(739i) Mechanisms of Synthetic Chloride Ion Transporters in Lipid Bilayer Membranes

Authors: 
Brian, J. P., University of Louisville
Jaeger, V., University of Louisville
Natural lipid bilayer membranes are impermeable to many biologically relevant molecules and atomic species. Special transmembrane protein complexes embedded in lipid bilayers facilitate the transport of physiologically necessary molecules across the barrier. For this reason, when diffusion rates and concentration gradients across a cell membrane must be precisely regulated, protein complexes are often involved. Intracellular concentration of ions are commonly regulated by these complexes. Chloride channels comprise a superfamily of protein complexes specific for the chloride ion gated by one of four main mechanisms — membrane potential, Ca+2 ion gradient, ligand, or pH. Dysfunction in these channels is responsible for several serious human pathologies including cystic fibrosis. SCMTR’s (Synthetic Chloride ion Membrane TRansporters) are a class of designer molecules that mimic the function of natural chloride channels, exhibiting voltage gated transport of chloride ions across artificial lipid membranes. Previously, the mechanisms by which these synthetic transporters operated were poorly understood.
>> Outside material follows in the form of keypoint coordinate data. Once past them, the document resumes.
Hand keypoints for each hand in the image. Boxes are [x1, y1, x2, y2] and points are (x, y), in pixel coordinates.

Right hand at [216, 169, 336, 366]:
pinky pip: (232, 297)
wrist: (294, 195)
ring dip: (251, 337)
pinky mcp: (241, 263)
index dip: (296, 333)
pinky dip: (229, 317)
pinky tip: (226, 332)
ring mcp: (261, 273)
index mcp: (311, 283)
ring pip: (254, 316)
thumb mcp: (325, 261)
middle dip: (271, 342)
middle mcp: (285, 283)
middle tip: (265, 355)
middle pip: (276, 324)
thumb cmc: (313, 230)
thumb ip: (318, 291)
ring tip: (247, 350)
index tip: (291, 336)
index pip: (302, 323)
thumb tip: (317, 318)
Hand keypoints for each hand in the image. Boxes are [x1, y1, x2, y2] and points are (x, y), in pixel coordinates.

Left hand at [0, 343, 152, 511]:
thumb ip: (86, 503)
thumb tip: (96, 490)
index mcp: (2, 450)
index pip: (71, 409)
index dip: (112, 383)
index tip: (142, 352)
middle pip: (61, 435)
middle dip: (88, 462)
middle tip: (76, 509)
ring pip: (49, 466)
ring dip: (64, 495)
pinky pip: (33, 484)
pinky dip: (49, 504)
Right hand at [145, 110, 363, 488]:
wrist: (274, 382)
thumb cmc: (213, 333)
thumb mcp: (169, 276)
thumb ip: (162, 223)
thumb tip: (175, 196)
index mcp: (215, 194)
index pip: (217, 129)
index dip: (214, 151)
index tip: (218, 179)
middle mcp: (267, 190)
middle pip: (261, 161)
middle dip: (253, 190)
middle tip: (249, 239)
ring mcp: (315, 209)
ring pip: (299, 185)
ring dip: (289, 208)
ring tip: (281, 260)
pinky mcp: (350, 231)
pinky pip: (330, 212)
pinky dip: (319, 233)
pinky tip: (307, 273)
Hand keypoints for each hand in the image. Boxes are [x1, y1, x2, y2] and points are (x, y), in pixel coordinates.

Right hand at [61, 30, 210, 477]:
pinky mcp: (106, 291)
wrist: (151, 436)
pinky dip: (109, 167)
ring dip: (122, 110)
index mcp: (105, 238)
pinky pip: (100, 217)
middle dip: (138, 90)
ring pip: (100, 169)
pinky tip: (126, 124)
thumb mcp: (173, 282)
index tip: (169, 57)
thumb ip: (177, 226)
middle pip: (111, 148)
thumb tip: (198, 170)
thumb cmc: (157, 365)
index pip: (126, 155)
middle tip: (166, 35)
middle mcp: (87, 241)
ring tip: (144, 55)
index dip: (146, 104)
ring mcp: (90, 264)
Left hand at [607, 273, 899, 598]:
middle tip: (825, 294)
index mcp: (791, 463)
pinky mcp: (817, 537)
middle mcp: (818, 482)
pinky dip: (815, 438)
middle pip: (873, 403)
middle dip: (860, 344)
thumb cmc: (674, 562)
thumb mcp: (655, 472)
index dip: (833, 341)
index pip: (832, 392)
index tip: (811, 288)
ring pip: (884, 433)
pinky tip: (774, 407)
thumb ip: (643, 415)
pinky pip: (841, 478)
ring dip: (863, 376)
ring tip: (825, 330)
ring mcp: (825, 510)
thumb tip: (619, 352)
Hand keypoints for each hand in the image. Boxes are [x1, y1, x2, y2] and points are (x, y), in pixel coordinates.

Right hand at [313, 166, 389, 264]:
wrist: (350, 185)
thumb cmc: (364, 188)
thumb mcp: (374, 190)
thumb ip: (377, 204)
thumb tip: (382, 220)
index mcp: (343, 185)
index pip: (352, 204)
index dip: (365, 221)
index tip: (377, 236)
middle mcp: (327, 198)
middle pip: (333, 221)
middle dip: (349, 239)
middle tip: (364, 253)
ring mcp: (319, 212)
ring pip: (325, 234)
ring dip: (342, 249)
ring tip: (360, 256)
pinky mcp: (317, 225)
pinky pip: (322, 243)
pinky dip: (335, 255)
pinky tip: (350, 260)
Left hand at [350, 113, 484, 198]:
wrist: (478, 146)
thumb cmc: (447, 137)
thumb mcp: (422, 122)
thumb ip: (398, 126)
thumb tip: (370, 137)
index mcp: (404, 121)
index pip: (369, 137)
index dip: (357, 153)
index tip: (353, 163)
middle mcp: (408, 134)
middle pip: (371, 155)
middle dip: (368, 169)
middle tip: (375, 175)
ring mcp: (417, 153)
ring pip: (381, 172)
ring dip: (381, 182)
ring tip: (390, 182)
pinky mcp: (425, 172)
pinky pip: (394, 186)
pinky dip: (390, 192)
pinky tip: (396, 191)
New molecular dynamics simulations of SCMTR’s in lipid membranes of pure DOPC and 50/50 mixtures of DOPC/DOPE have uncovered the mechanisms of channel formation and voltage gating. A recently developed method, known as computational electrophysiology, allows for the simulation of ion flux under a constant ion concentration gradient and thus a constant voltage. Simulated channel current and ion flux compare well to experimentally observed values. Animations of molecular dynamics simulations provide a better qualitative mechanistic understanding of channel formation and ion permeation and gating processes.